The fundamental construction of flush wood doors and hardwood plywood is very similar. Both consist of the use of various substrates with a final finish surface of hardwood veneer. This finish surface is the subject of this article. Thus, principles discussed in this article generally apply to both.

Blotches are dark and/or light areas that appear when stain is applied to a panel and occur because certain areas of the veneer may be more or less porous and absorb stain at different rates.

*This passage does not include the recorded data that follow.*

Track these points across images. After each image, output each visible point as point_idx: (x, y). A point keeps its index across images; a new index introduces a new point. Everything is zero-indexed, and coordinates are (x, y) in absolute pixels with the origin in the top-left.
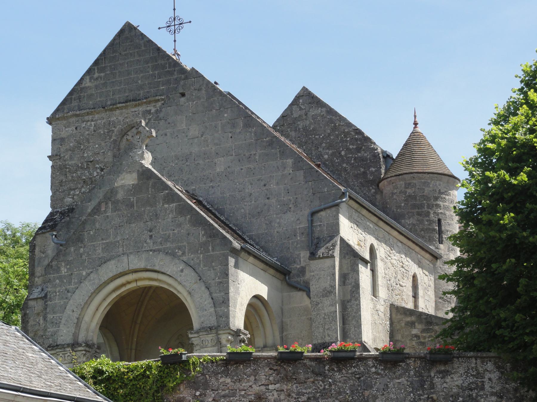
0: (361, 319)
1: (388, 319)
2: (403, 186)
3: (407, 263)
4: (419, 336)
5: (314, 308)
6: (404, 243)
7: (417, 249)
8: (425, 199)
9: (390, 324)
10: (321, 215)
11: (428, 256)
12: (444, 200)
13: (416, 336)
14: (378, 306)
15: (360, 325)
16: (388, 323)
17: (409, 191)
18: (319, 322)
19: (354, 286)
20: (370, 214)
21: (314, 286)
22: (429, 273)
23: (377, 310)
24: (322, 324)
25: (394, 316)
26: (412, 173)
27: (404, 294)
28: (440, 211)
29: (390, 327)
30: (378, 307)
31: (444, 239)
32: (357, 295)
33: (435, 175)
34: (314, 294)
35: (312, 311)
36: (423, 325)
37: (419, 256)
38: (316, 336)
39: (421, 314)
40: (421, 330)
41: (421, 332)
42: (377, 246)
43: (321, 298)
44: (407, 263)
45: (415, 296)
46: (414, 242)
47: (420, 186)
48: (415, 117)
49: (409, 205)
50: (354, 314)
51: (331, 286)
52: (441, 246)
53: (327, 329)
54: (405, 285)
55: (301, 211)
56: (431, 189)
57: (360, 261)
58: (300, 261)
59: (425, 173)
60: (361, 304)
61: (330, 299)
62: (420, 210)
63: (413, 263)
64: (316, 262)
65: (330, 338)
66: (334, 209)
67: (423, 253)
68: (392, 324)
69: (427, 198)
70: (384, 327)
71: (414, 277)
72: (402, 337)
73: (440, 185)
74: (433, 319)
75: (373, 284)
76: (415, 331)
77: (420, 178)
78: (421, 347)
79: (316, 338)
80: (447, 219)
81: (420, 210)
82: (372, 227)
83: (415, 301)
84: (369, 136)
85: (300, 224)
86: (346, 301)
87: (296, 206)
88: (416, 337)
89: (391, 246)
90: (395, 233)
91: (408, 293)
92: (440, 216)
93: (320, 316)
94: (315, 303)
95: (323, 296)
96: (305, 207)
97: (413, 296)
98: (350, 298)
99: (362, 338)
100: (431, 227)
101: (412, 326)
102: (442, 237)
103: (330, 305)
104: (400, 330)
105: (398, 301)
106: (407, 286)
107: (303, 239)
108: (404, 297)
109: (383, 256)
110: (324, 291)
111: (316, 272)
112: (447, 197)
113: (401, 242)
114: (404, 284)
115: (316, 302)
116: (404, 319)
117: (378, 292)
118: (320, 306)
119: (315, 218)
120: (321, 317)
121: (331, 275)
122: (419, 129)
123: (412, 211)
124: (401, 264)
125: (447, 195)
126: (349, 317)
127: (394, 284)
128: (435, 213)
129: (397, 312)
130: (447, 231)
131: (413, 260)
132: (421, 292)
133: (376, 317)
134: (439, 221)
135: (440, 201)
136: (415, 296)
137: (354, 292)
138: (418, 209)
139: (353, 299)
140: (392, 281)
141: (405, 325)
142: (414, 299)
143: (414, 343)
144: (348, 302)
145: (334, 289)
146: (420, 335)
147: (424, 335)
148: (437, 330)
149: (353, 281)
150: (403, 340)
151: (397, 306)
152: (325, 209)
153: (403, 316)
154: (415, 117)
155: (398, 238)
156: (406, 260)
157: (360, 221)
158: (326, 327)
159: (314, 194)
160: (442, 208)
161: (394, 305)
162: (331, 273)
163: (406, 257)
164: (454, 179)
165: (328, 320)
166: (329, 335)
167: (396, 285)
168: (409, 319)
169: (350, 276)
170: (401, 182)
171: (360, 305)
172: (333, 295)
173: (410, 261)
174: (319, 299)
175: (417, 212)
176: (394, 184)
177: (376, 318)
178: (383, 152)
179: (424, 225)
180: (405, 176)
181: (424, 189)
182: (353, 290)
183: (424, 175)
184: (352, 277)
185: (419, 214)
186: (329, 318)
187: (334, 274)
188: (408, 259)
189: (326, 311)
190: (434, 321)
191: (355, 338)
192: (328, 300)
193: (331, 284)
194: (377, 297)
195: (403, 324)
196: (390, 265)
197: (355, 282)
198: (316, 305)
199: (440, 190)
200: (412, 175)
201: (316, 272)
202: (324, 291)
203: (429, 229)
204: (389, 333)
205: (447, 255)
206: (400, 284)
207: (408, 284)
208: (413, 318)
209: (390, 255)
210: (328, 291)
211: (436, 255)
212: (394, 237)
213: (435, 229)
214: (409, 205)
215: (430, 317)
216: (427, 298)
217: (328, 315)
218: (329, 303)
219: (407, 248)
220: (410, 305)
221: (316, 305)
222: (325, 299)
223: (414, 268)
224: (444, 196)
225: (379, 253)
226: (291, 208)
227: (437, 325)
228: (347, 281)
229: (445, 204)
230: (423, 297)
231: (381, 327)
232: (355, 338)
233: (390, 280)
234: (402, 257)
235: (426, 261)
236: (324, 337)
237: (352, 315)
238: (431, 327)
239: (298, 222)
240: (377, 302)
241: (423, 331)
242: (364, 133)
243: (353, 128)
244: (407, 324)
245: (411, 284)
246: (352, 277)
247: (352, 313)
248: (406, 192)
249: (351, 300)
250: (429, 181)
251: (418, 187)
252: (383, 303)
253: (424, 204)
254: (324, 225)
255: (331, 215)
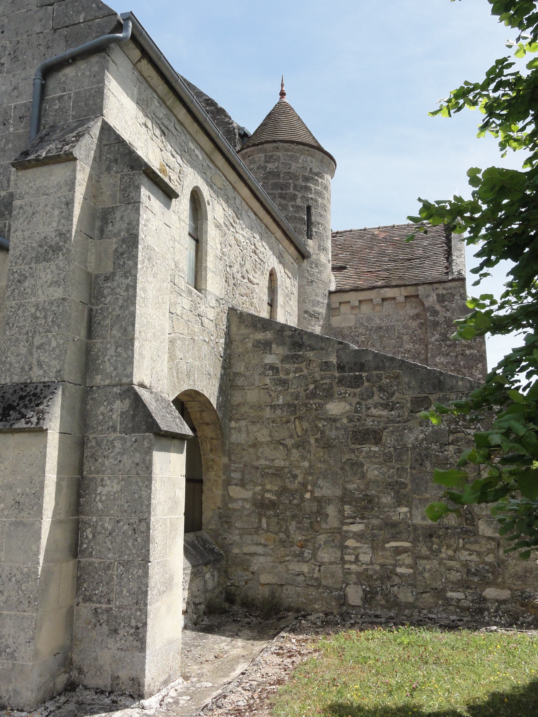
0: (133, 325)
1: (223, 335)
2: (263, 159)
3: (262, 250)
4: (277, 369)
5: (14, 290)
6: (260, 216)
7: (279, 234)
8: (291, 178)
9: (226, 344)
10: (65, 75)
11: (292, 249)
12: (316, 183)
13: (273, 368)
14: (203, 307)
15: (132, 341)
16: (222, 341)
17: (270, 166)
18: (20, 328)
19: (123, 241)
20: (196, 125)
21: (19, 233)
22: (292, 275)
23: (199, 315)
24: (27, 334)
25: (234, 329)
26: (275, 141)
27: (255, 297)
28: (310, 196)
29: (225, 350)
30: (202, 309)
31: (314, 234)
32: (130, 263)
33: (306, 148)
34: (18, 254)
35: (8, 297)
36: (286, 349)
37: (281, 246)
38: (11, 364)
39: (284, 327)
40: (281, 358)
41: (282, 361)
42: (209, 198)
43: (33, 265)
44: (262, 250)
45: (272, 304)
46: (275, 220)
47: (285, 160)
48: (282, 85)
49: (270, 183)
50: (118, 311)
51: (61, 234)
52: (310, 242)
53: (38, 348)
54: (258, 282)
55: (24, 68)
56: (300, 165)
57: (145, 179)
58: (9, 181)
59: (292, 142)
60: (139, 286)
61: (53, 268)
62: (284, 192)
63: (271, 253)
64: (30, 173)
65: (41, 372)
66: (94, 59)
67: (286, 243)
68: (229, 343)
69: (295, 177)
70: (213, 348)
71: (272, 274)
72: (247, 368)
73: (312, 162)
74: (305, 337)
75: (196, 266)
76: (270, 359)
77: (287, 150)
78: (280, 388)
79: (9, 370)
80: (319, 208)
81: (284, 192)
82: (200, 157)
83: (271, 312)
84: (223, 107)
85: (17, 97)
86: (102, 278)
87: (15, 59)
88: (272, 371)
89: (238, 214)
90: (246, 192)
91: (262, 295)
92: (311, 203)
93: (24, 312)
94: (16, 275)
95: (37, 260)
96: (34, 59)
97: (268, 304)
98: (112, 270)
99: (132, 374)
100: (297, 215)
101: (265, 349)
102: (311, 231)
103: (51, 284)
104: (244, 356)
105: (244, 306)
106: (261, 284)
107: (21, 131)
108: (255, 301)
109: (221, 221)
110: (41, 246)
111: (27, 199)
112: (320, 180)
113: (255, 214)
114: (256, 281)
115: (21, 275)
116: (251, 336)
117: (206, 280)
118: (26, 284)
119: (52, 83)
120: (26, 314)
121: (63, 206)
122: (286, 99)
123: (274, 192)
124: (253, 247)
125: (320, 177)
126: (104, 318)
127: (239, 276)
128: (303, 197)
129: (240, 322)
130: (319, 224)
131: (271, 248)
132: (280, 299)
133: (197, 328)
134: (309, 208)
135: (312, 183)
136: (272, 304)
137: (122, 254)
138: (282, 189)
139: (119, 273)
140: (235, 269)
141: (253, 346)
142: (269, 307)
143: (267, 381)
144: (107, 279)
145: (65, 242)
146: (279, 365)
147: (287, 366)
148: (312, 358)
149: (124, 226)
150: (248, 374)
151: (241, 313)
152: (74, 59)
153: (250, 330)
154: (282, 85)
155: (249, 203)
156: (260, 244)
157: (174, 131)
158: (37, 341)
159: (55, 30)
160: (313, 192)
161: (236, 310)
162: (64, 200)
163: (261, 239)
164: (329, 159)
165: (43, 322)
166: (40, 364)
167: (242, 279)
168: (260, 336)
169: (118, 215)
170: (260, 155)
171: (135, 288)
172: (61, 257)
173: (267, 247)
174: (27, 268)
175: (280, 194)
176: (250, 158)
177: (196, 330)
178: (240, 128)
179: (288, 212)
180: (267, 146)
181: (290, 164)
182: (121, 250)
183: (293, 146)
184: (122, 218)
185: (282, 196)
186: (45, 317)
187: (69, 204)
188: (264, 244)
189: (41, 299)
190: (306, 341)
191: (114, 374)
192: (48, 271)
193: (61, 227)
194: (203, 291)
195: (250, 345)
196: (233, 242)
197: (128, 230)
198: (19, 281)
199: (311, 169)
200: (275, 144)
201: (27, 199)
202: (41, 246)
203: (296, 218)
204: (222, 359)
205: (317, 254)
206: (248, 278)
207: (264, 282)
208: (269, 335)
209: (235, 225)
210: (51, 247)
211: (303, 250)
212: (243, 199)
213: (304, 219)
214: (270, 183)
215: (299, 334)
216: (288, 309)
217: (44, 308)
218: (49, 276)
219: (263, 226)
220: (264, 314)
221: (19, 281)
222: (40, 266)
223: (272, 262)
224: (316, 177)
225: (213, 212)
226: (4, 64)
227: (312, 349)
228: (110, 227)
229: (317, 188)
230: (283, 307)
231: (205, 349)
232: (114, 374)
233: (230, 266)
234: (254, 237)
235: (289, 257)
236: (27, 368)
237: (114, 313)
238: (301, 353)
239: (15, 93)
240: (201, 298)
241: (285, 359)
242: (217, 104)
243: (205, 97)
244: (258, 344)
245: (267, 283)
246: (122, 218)
247: (113, 310)
248: (266, 167)
249: (114, 274)
250: (298, 155)
251: (282, 161)
252: (213, 303)
253: (290, 184)
254: (70, 98)
255: (88, 73)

In book matched veneers, every other piece of veneer is turned over (as in the pages of the book). The visual effect of book matched veneer is one of symmetry at the splices (see drawing). As the veneers are turned, a “tight” and “loose” face is alternated in adjacent pieces of veneer. The different faces may accept stain and reflect light differently, causing a noticeable color variation across the panel. The blotchy appearance that sometimes occurs on book matched panels is referred to as the “barber pole” effect.

SANDING

Proper sanding is imperative to the final appearance of any finished surface. Sanding dramatically affects the staining process as well as the appearance of the topcoat. A stain appears dark and blotchy if the substrate is not sanded enough. Thus, the surface must be prepared as perfectly as possible. The Architectural Woodwork Institute (AWI) Quality Standards, Sec. 1300 says, “Just prior to staining, sealing, and finishing, doors must be completely block sanded in a horizontal position by the finisher with not less than 150 grit of sandpaper to remove all handling marks and raised grain.”

 

An important part of this statement is, “Just prior to staining.” Recently, some specifications have indicated that the factory shall finish sand prior to shipment. However, the wood veneered product may be stored for a period of time, which negates the benefit of the finish sand. Handling marks will also occur from the time of shipment to the finish stage and must be removed. If it is not practical for the finisher to finish sand prior to staining, it is recommended a factory finish be specified. If a dark stain is to be applied, it is even more important to thoroughly finish sand.

 

Sanding should be done with the product in a horizontal position. A hand block and/or pad sander should be used to cover 100% of the surface with even pressure. A wadded piece of sandpaper, used with the bare hand, sanding only the visible “spots,” is not the way to do it. You would be amazed how little time it takes to properly sand a wood door or panel when the finisher has arranged for two people, two sawhorses, and two sanding blocks. The results are fantastic.

 

WASHCOATS

A washcoat is defined by the AWI as, “a thin solution applied as a barrier coat to wood. They are used prior to wiping stains for color uniformity.” Formulas vary, however 8 to 10 parts thinner to one-part clear sanding sealer has worked for many. Finishers who don’t want to incorporate this process will argue, “it won’t take a stain if you seal it.” A washcoat will slightly inhibit the stain, so it is important to finish sand back to the wood after sealing. By sanding back to the wood, the finisher has opened the grain up so it will take a stain. The grain, however, has been uniformly sealed so the stain will be absorbed evenly. Sample should be prepared to ensure the desired finish will be achieved. The use of washcoat makes a finish sanding a mandatory step in the finish process.

Iron Stain

Iron stain, which may appear as a dark bluish to black color, may occur in oak veneers when natural tannic acid in the wood comes in contact with iron and/or moisture. Enough moisture may occur during heavy rains or high humidity in buildings not yet temperature controlled. The following is from the Weyerhaeuser Company’s “Care and Handling” brochure.

 

“To prevent iron stain, never use steel wool on the bare wood. Fine particles of the wool will cling to the door/panel and cause trouble later. If you use a shellac (a solvent for iron), it should not be stored in iron containers. To remove the stain prior to finish doors, we recommend a solution of Ply Brite, a product of the Mogul Corp., Erusto Sales Special (available from many laundry suppliers), or oxalic acid crystal. The solution is made by dissolving 12 ounces of crystals in one gallon of lukewarm water.

 

Use a plastic or rubber container. Wear rubber gloves and goggles while working with the solution. Apply it to the stained areas with a brush or sponge; allow door (panel) to dry and sand with 150 to 18- grit sandpaper. The entire door surface should be treated to avoid spotting. Rinse treated surfaces thoroughly with water.

Important: Failure to rinse the treated area adequately may have a damaging effect on the finish subsequently applied or may cause damage to nearby glass, porcelain, or other surfaces in confined areas. Damage may not result immediately but may result during storage or after installation.